Report every line of the records that contains the word "absolute".

*-*-*

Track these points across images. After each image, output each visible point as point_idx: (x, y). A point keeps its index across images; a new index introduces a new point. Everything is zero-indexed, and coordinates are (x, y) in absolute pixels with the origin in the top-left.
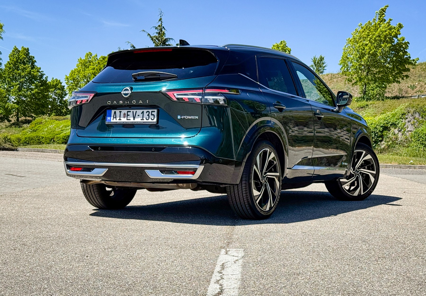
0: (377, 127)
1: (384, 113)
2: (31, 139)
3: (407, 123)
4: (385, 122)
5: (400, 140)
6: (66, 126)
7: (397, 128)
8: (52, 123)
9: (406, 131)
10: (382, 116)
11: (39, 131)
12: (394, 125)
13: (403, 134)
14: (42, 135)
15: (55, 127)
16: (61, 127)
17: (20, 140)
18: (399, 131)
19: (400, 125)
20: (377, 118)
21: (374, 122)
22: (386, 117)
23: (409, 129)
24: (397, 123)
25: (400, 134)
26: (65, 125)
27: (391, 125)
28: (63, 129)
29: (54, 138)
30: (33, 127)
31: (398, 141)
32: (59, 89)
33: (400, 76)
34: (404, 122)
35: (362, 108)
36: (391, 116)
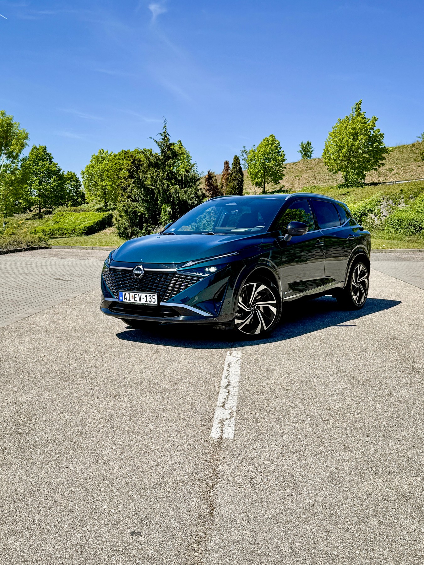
0: (356, 213)
1: (362, 200)
2: (55, 231)
3: (382, 209)
4: (363, 209)
5: (376, 224)
6: (84, 218)
7: (374, 214)
8: (72, 215)
9: (382, 215)
10: (360, 203)
11: (61, 223)
12: (370, 211)
13: (378, 219)
14: (64, 227)
15: (75, 218)
16: (80, 219)
17: (45, 231)
18: (375, 216)
19: (375, 211)
20: (356, 205)
21: (353, 209)
22: (364, 204)
23: (384, 214)
24: (373, 209)
25: (376, 218)
26: (83, 216)
27: (368, 211)
28: (83, 220)
29: (75, 229)
30: (55, 219)
31: (375, 225)
32: (74, 181)
33: (377, 165)
34: (379, 208)
35: (344, 194)
36: (368, 203)
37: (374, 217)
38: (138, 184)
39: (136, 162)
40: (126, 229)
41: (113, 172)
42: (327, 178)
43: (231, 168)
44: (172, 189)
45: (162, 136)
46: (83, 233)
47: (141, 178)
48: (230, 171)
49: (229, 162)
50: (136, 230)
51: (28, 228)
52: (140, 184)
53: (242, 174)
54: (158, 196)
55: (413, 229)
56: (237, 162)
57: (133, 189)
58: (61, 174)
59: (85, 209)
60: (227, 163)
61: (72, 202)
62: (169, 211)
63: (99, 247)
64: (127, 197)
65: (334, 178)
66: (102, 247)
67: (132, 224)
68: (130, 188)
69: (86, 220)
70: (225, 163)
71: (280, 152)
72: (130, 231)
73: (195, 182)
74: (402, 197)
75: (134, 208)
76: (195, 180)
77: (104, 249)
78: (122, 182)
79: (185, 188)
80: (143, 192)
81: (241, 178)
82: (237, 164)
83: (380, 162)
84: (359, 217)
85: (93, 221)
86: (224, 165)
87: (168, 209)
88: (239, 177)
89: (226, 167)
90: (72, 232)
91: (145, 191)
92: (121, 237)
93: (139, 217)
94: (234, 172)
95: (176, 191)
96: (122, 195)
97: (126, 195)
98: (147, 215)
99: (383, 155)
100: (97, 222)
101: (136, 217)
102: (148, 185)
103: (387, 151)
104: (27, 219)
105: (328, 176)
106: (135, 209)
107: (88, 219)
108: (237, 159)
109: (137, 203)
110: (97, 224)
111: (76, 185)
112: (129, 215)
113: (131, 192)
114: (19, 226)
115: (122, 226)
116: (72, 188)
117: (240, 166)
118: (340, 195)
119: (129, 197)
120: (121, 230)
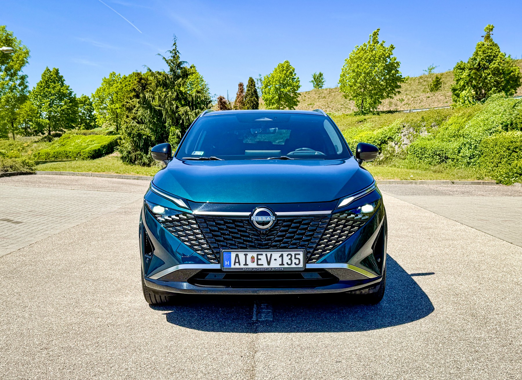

*-*-*

SOLUTION FOR THIS PROBLEM:
Track these points across images. After each image, output each visible point as point_idx: (x, y). A point keeps its index across images; a new index introduces a new point. Everything is zero-indexed, and coordinates are (x, y) in absolute pixels with the origin in the top-left.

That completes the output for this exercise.